A fast search method of speaker identification for large population using pre-selection and hierarchical matching

Performance of search during matching phase in a speaker identification system realized through vector quantization (VQ) is investigated in this paper. Voice of each person is recorded in a office room with personal computers. LPC−cepstrum is selected as feature vector. In order to gain higher success rate of identification, it is necessary to use larger size codebook for each person. Consequently, it is extremely time−consuming to do full matching directly with all of registered larger size codebooks for large population to determine who the current speaker is. To fulfill identification at a tolerable speed, trade−off between success rate and search time is unavoidable usually. In this paper, a fast search method is proposed that is based on pre −selection and hierarchical matching so as to eliminate a large amount of impossible candidates before doing final fine matching with larger size codebooks meanwhile keep the success rate not degraded.

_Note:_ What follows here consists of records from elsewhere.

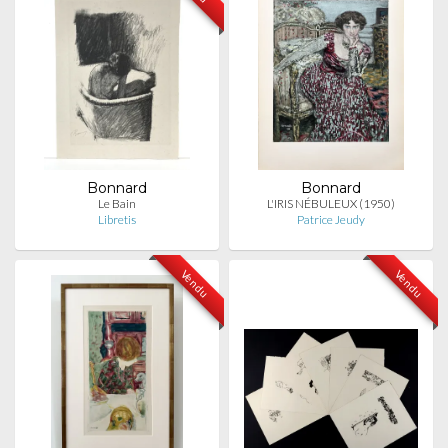
Bonnard
Bonnard
Le Bain
L'IRIS NÉBULEUX (1950)
Libretis
Patrice Jeudy
Vendu
Vendu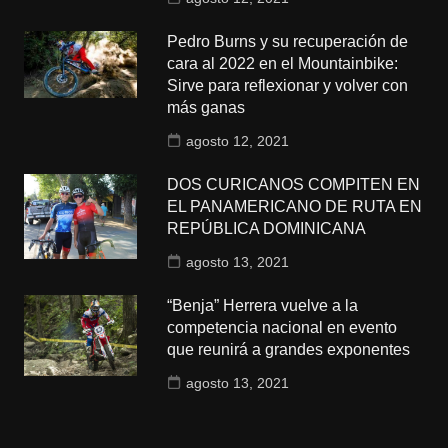
Pedro Burns y su recuperación de
cara al 2022 en el Mountainbike:
Sirve para reflexionar y volver con
más ganas
agosto 12, 2021
DOS CURICANOS COMPITEN EN
EL PANAMERICANO DE RUTA EN
REPÚBLICA DOMINICANA
agosto 13, 2021
“Benja” Herrera vuelve a la
competencia nacional en evento
que reunirá a grandes exponentes
agosto 13, 2021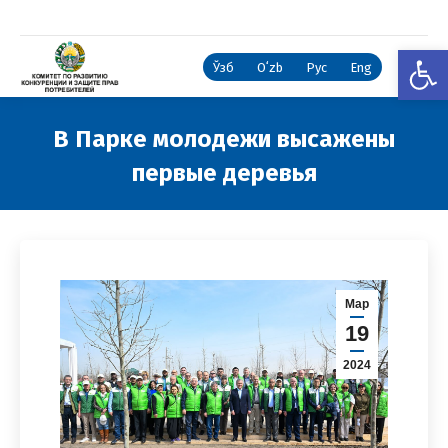
Откры
Ўзб
Oʻzb
Рус
Eng
В Парке молодежи высажены
первые деревья
Вы здесь:
Мар
19
2024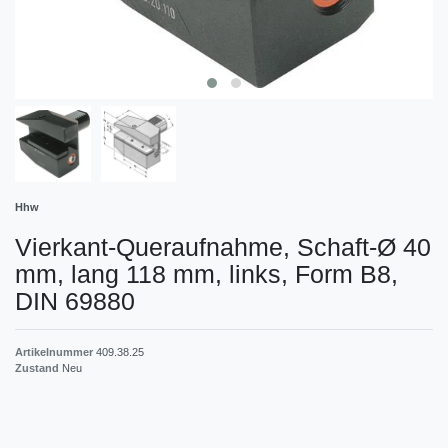
Hhw
Vierkant-Queraufnahme, Schaft-Ø 40
mm, lang 118 mm, links, Form B8,
DIN 69880
Artikelnummer
409.38.25
Zustand
Neu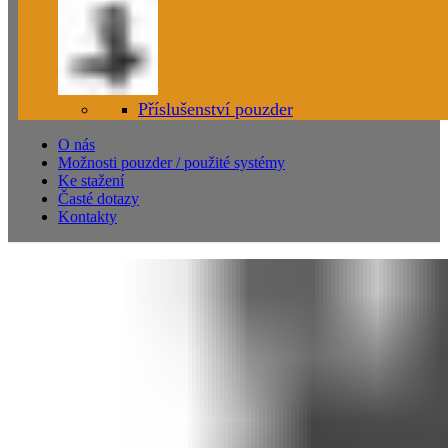
Příslušenství pouzder
O nás
Možnosti pouzder / použité systémy
Ke stažení
Časté dotazy
Kontakty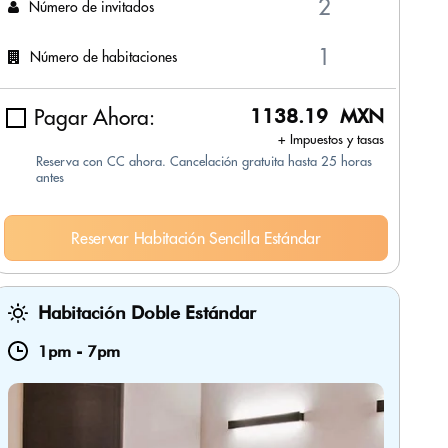
Número de invitados
Número de habitaciones
Pagar Ahora:
1138.19 MXN
+ Impuestos y tasas
Reserva con CC ahora. Cancelación gratuita hasta 25 horas
antes
Reservar Habitación Sencilla Estándar
Habitación Doble Estándar
1pm
-
7pm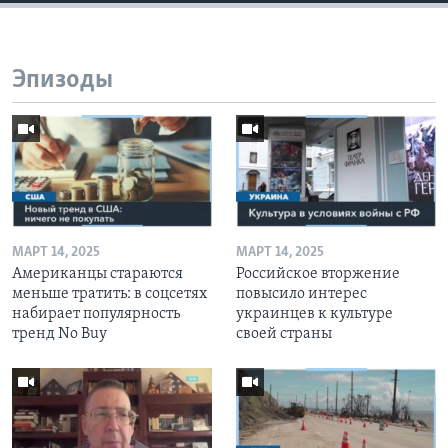
Эпизоды
МАРТ 14, 2025
МАРТ 14, 2025
Американцы стараются
Российское вторжение
меньше тратить: в соцсетях
повысило интерес
набирает популярность
украинцев к культуре
тренд No Buy
своей страны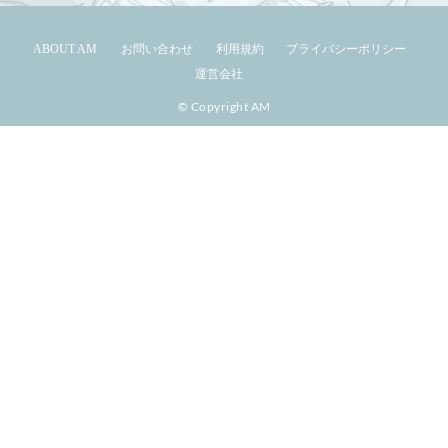
ABOUT AM
お問い合わせ
利用規約
プライバシーポリシー
運営会社
© Copyright AM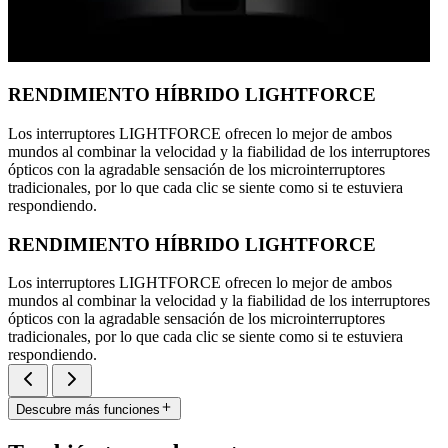
RENDIMIENTO HÍBRIDO LIGHTFORCE
Los interruptores LIGHTFORCE ofrecen lo mejor de ambos
mundos al combinar la velocidad y la fiabilidad de los interruptores
ópticos con la agradable sensación de los microinterruptores
tradicionales, por lo que cada clic se siente como si te estuviera
respondiendo.
RENDIMIENTO HÍBRIDO LIGHTFORCE
Los interruptores LIGHTFORCE ofrecen lo mejor de ambos
mundos al combinar la velocidad y la fiabilidad de los interruptores
ópticos con la agradable sensación de los microinterruptores
tradicionales, por lo que cada clic se siente como si te estuviera
respondiendo.
Descubre más funciones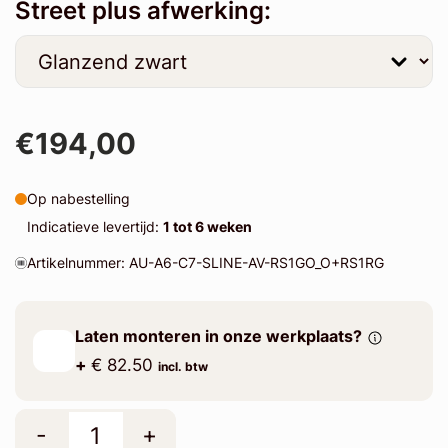
Street plus afwerking:
€194,00
Op nabestelling
Indicatieve levertijd:
1 tot 6 weken
Artikelnummer: AU-A6-C7-SLINE-AV-RS1GO_O+RS1RG
Laten monteren in onze werkplaats?
+
€ 82.50
incl. btw
-
+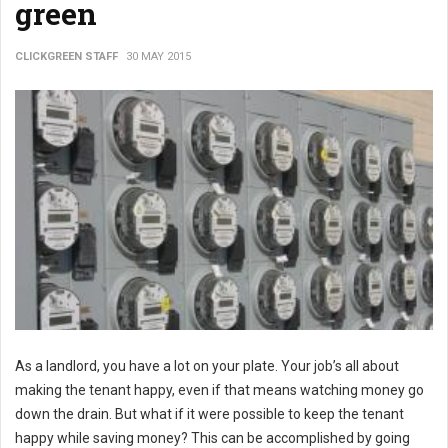
green
CLICKGREEN STAFF
30 MAY 2015
As a landlord, you have a lot on your plate. Your job’s all about
making the tenant happy, even if that means watching money go
down the drain. But what if it were possible to keep the tenant
happy while saving money? This can be accomplished by going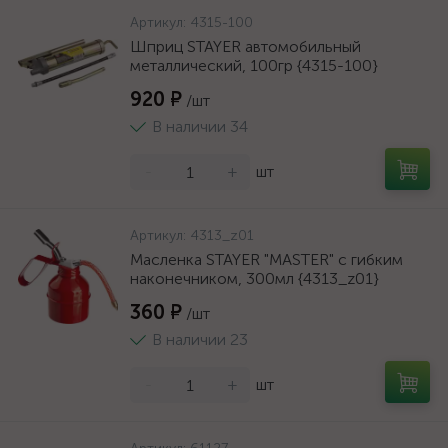
Артикул:
4315-100
Шприц STAYER автомобильный
металлический, 100гр {4315-100}
920 ₽
/шт
В наличии 34
-
+
шт
Артикул:
4313_z01
Масленка STAYER "MASTER" с гибким
наконечником, 300мл {4313_z01}
360 ₽
/шт
В наличии 23
-
+
шт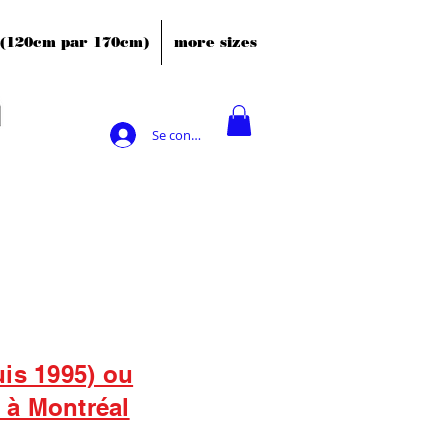
' (120cm par 170cm)
more sizes
Se connecter
uis 1995) ou
s à Montréal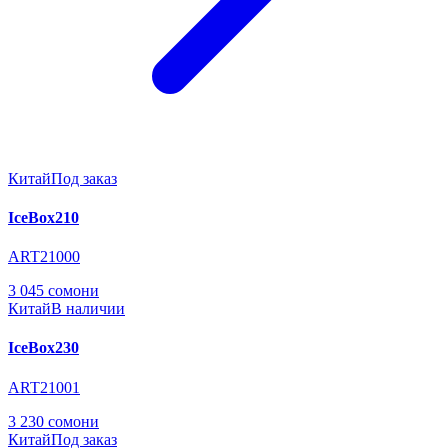
Китай
Под заказ
IceBox210
ART21000
3 045 сомони
Китай
В наличии
IceBox230
ART21001
3 230 сомони
Китай
Под заказ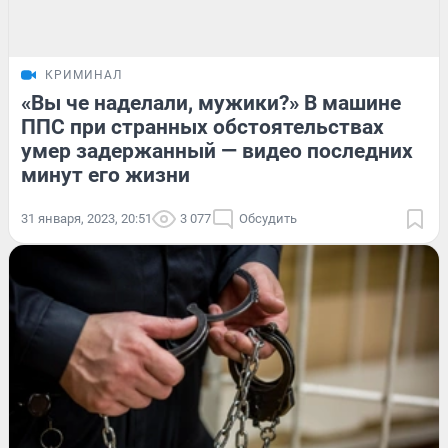
КРИМИНАЛ
«Вы че наделали, мужики?» В машине
ППС при странных обстоятельствах
умер задержанный — видео последних
минут его жизни
31 января, 2023, 20:51
3 077
Обсудить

Pre −selection is achieved using divergences between unknown input speech and all registered codebooks. Hierarchical matching is implemented using smaller size codebook and larger size codebook corresponding to each person respectively. With this method, for a population of 290, time required for identification can be reduced to about 13% while memory occupation is increased by just 6% when baselines are taken as those using larger size codebooks in conventional way. Success rate is not degraded as 94% comparing to that acquired in conventional way as well.